Ce tropisme envers des cultures gourmandes en eau est appelé à durer, car l’enjeu en matière de revenus et d’emploi est trop grand. Pourtant, la réalité est implacable. Si les précipitations, après cinq années de sécheresse, ont diminué de 47%, leur rythme de raréfaction ira crescendo avec le temps. Nizar Baraka devra opter pour des arbitrages clairs. En attendant de dégager des lames d’eau supplémentaires, osera-t-il toucher à l’industrie agricole exportatrice ?
Le dessalement est bien entendu la solution ultime, mais elle n’est pas sans risque. Plus de 50% du coût du m3 d’eau en sortie de station correspond à la facture énergétique. Pour un pays importateur net d’énergie comme le Maroc, l’équation s’avère complexe. À moins d’accélérer la transition vers les énergies renouvelables, et le Maroc en a la capacité.

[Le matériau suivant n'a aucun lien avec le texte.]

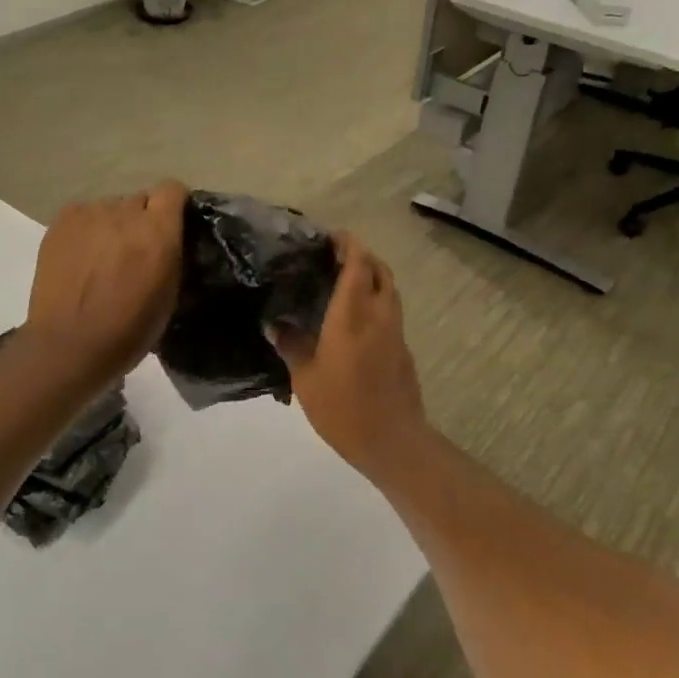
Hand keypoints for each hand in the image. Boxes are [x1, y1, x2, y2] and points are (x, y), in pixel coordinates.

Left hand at [26, 181, 186, 386]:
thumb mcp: (169, 295)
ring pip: (110, 208)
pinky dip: (87, 230)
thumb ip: (171, 256)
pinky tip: (82, 257)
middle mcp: (125, 212)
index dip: (174, 205)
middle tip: (135, 250)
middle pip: (140, 200)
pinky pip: (83, 215)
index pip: (172, 190)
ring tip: (103, 257)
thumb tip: (168, 241)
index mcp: (158, 231)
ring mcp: (89, 214)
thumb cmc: (129, 330)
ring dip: (113, 226)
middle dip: (142, 220)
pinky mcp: (60, 222)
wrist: (70, 345)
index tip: (172, 225)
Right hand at [270, 235, 428, 475]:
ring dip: (372, 277)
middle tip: (335, 257)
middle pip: (380, 270)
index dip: (348, 244)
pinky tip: (355, 319)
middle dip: (362, 256)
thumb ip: (291, 346)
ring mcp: (396, 331)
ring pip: (389, 289)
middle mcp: (379, 315)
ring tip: (345, 283)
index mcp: (352, 315)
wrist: (392, 440)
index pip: (357, 264)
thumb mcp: (305, 379)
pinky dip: (376, 301)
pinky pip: (391, 311)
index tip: (331, 237)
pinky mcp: (403, 349)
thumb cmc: (342, 408)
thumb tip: (275, 324)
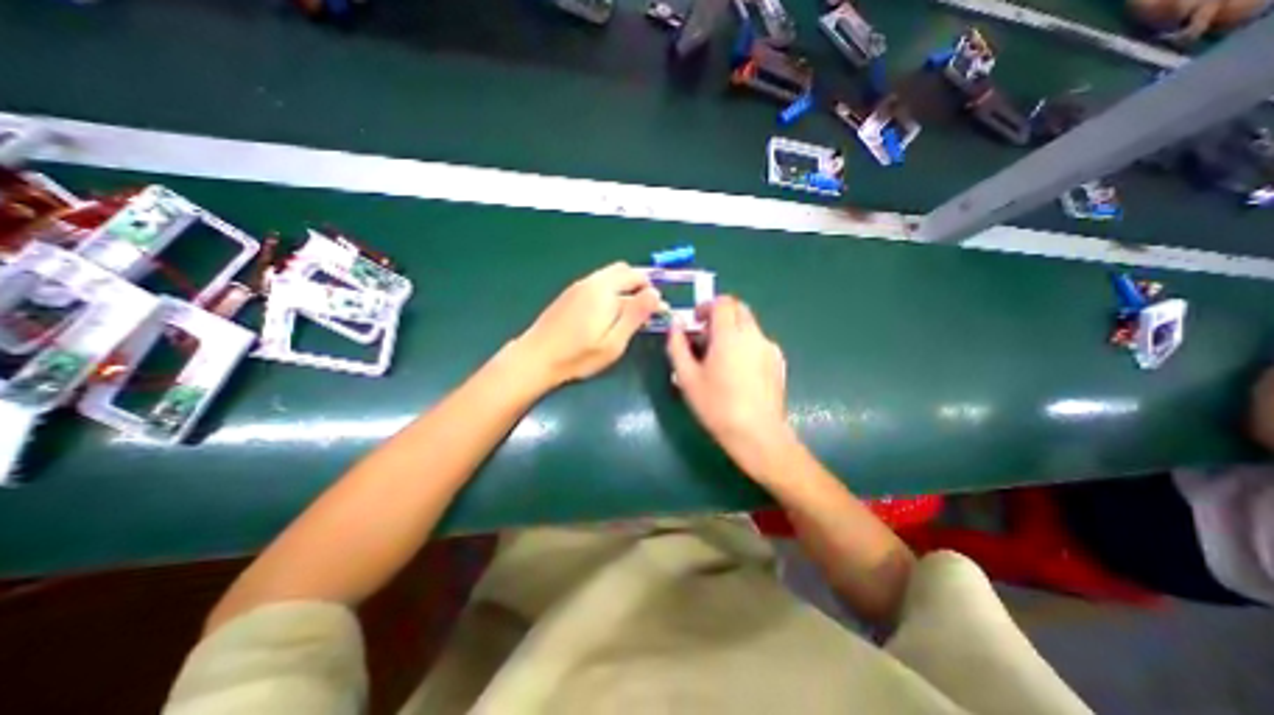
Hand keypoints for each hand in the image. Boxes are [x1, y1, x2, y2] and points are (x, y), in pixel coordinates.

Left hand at [511, 259, 662, 387]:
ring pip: (609, 276)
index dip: (652, 291)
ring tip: (629, 314)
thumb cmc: (578, 356)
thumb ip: (635, 315)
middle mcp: (591, 282)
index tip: (658, 311)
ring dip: (625, 288)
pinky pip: (597, 284)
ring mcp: (578, 287)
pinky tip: (608, 314)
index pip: (637, 277)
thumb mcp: (614, 341)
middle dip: (639, 285)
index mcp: (604, 290)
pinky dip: (610, 292)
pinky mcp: (569, 295)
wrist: (535, 359)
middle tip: (645, 310)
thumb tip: (655, 293)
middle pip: (623, 270)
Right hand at [666, 296, 793, 480]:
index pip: (723, 302)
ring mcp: (769, 348)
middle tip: (706, 337)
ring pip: (750, 325)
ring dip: (733, 330)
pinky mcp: (778, 361)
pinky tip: (739, 371)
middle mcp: (753, 335)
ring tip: (721, 357)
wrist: (757, 434)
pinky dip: (746, 344)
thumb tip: (675, 325)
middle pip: (739, 309)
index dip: (707, 306)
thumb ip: (677, 346)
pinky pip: (759, 342)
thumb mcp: (688, 378)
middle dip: (721, 315)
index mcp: (730, 335)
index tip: (696, 321)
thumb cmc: (717, 406)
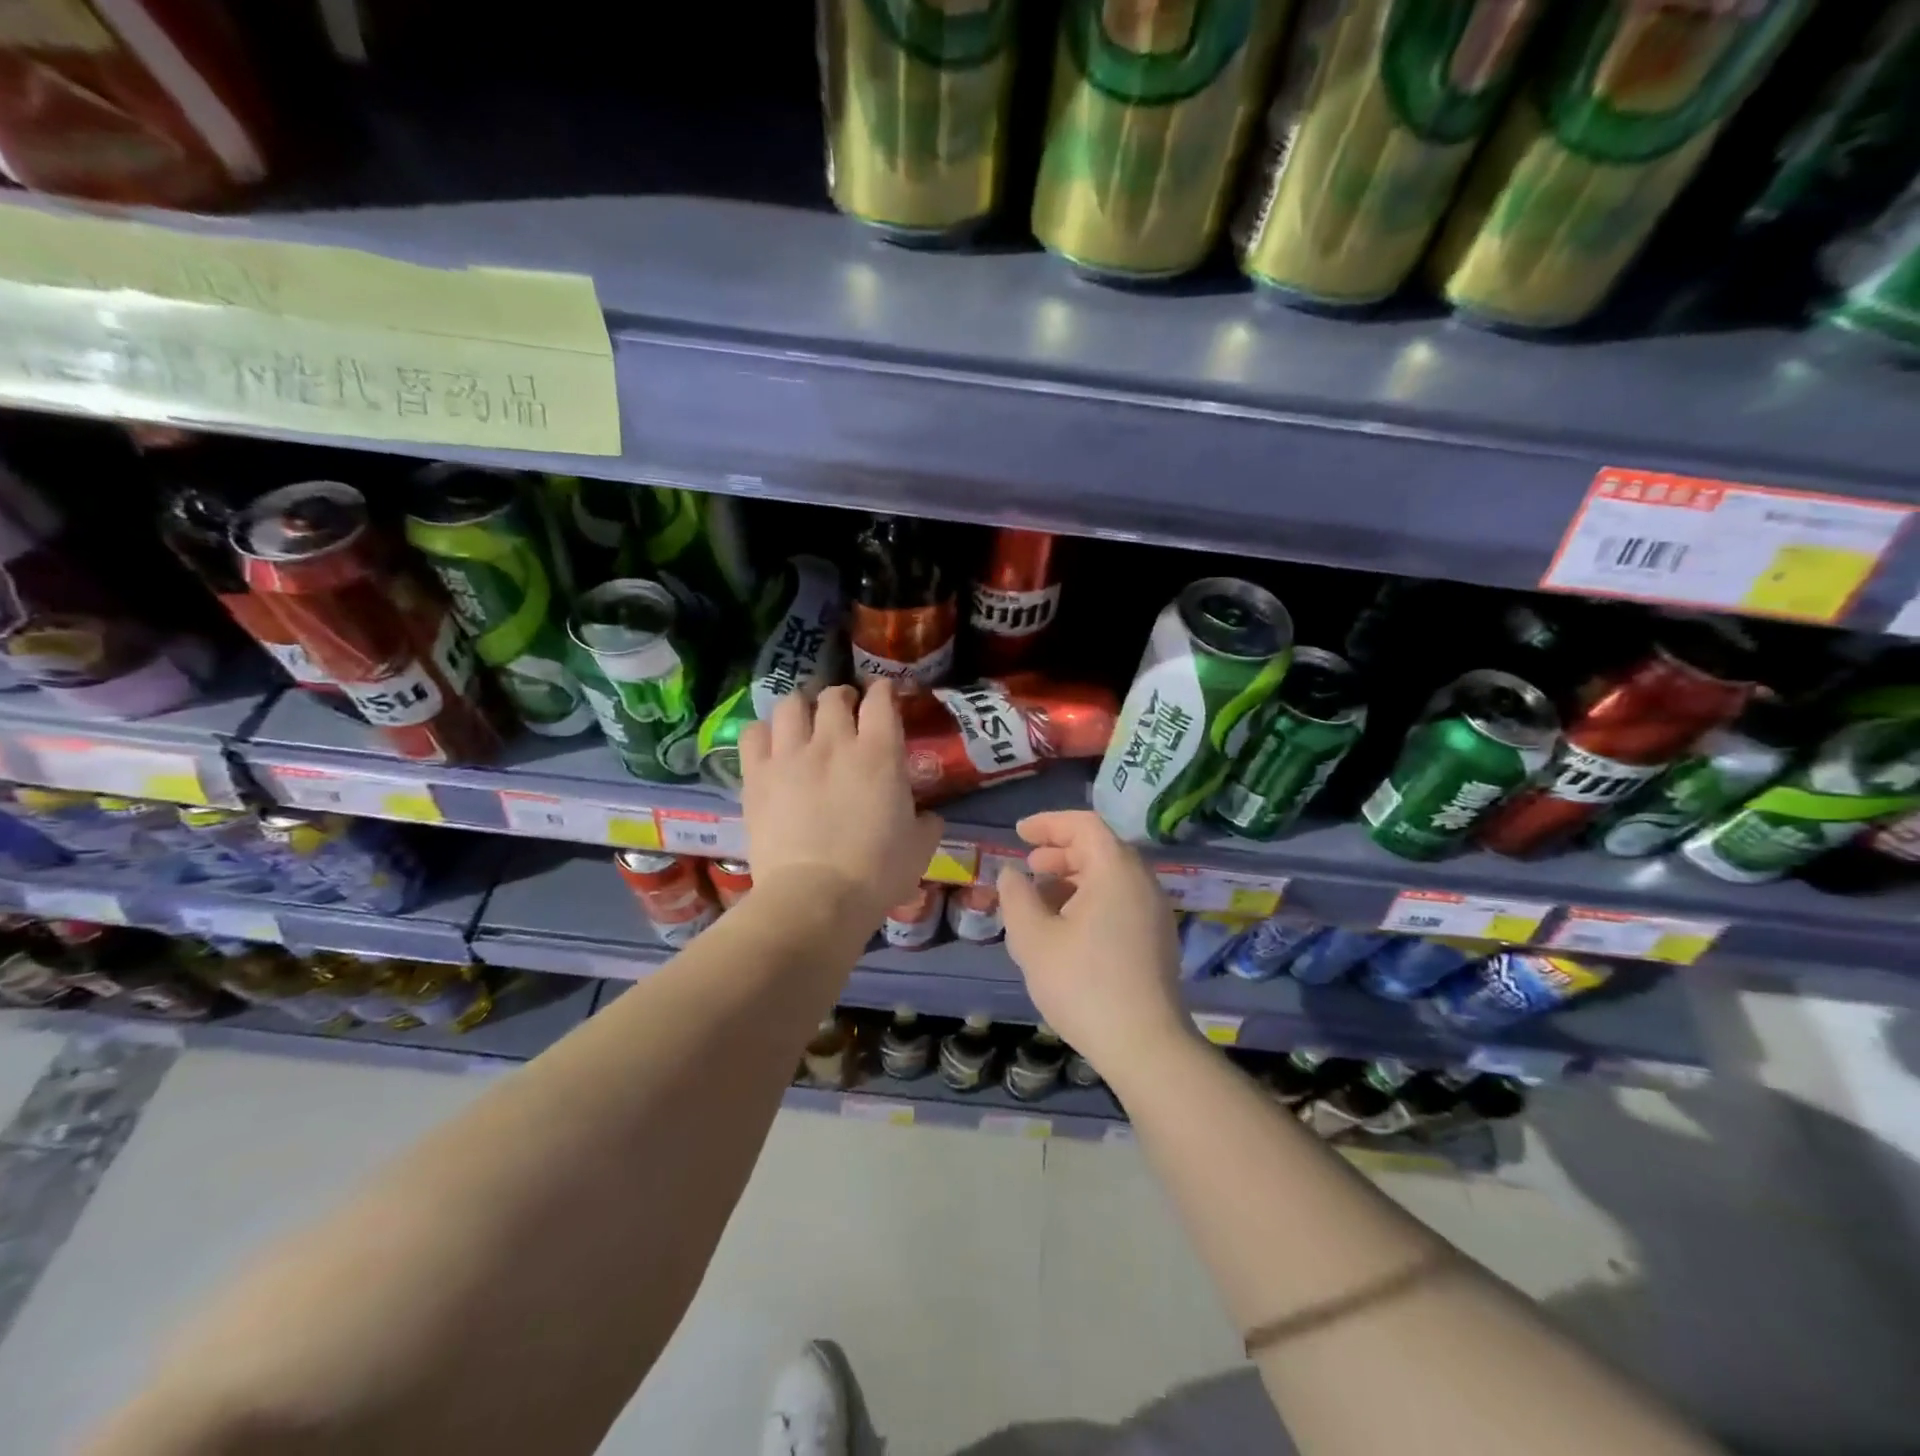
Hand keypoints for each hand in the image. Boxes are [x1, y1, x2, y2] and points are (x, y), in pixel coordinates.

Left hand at [740, 682, 944, 928]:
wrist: (816, 897)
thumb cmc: (876, 873)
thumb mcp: (919, 848)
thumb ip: (926, 823)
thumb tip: (927, 817)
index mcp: (879, 753)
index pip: (881, 699)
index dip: (883, 691)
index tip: (883, 696)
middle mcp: (834, 741)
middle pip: (833, 696)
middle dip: (842, 698)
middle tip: (844, 712)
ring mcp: (790, 755)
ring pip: (791, 704)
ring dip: (802, 705)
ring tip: (804, 718)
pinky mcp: (757, 775)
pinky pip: (753, 733)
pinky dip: (764, 731)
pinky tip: (770, 742)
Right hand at [997, 810, 1186, 1074]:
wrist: (1144, 1045)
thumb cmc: (1083, 984)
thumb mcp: (1033, 939)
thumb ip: (1016, 896)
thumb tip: (1011, 873)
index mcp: (1116, 871)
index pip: (1084, 825)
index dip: (1049, 823)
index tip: (1019, 833)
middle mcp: (1142, 882)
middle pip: (1100, 848)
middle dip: (1060, 851)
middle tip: (1028, 865)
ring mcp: (1154, 911)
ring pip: (1110, 876)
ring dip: (1073, 877)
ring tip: (1041, 898)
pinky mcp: (1157, 938)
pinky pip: (1120, 899)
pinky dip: (1090, 898)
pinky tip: (1066, 926)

Avant d’en venir à exiger un effort de la part des consommateurs, à travers une augmentation des tarifs de l’eau ou une rationalisation forcée, Baraka devrait d’abord s’attaquer aux grands foyers de gaspillage, accélérer la construction de nouvelles infrastructures, préserver les nappes phréatiques, légiférer contre le forage de puits sauvages, retraiter les eaux usées, optimiser l’efficacité des réseaux de distribution, poursuivre le transfert d’eau vers les régions déficitaires, et peser afin que le mix de nos exportations soit beaucoup moins hydrophage.
« Le consommateur final n’est en rien responsable d’une situation bien connue et dont la gravité actuelle aurait pu être évitée »
Faute de quoi, le ministre servira aux Marocains le même discours en 2025, et, qui sait, pourrait mettre ses menaces de rationnement à exécution. Or, le consommateur final n’est en rien responsable d’une situation bien connue et dont la gravité actuelle aurait pu être évitée si des actions anticipatrices avaient été menées. Il y a de cela belle lurette. Monsieur Baraka, au lieu de prendre inutilement les citoyens à témoins, agissez bon sang!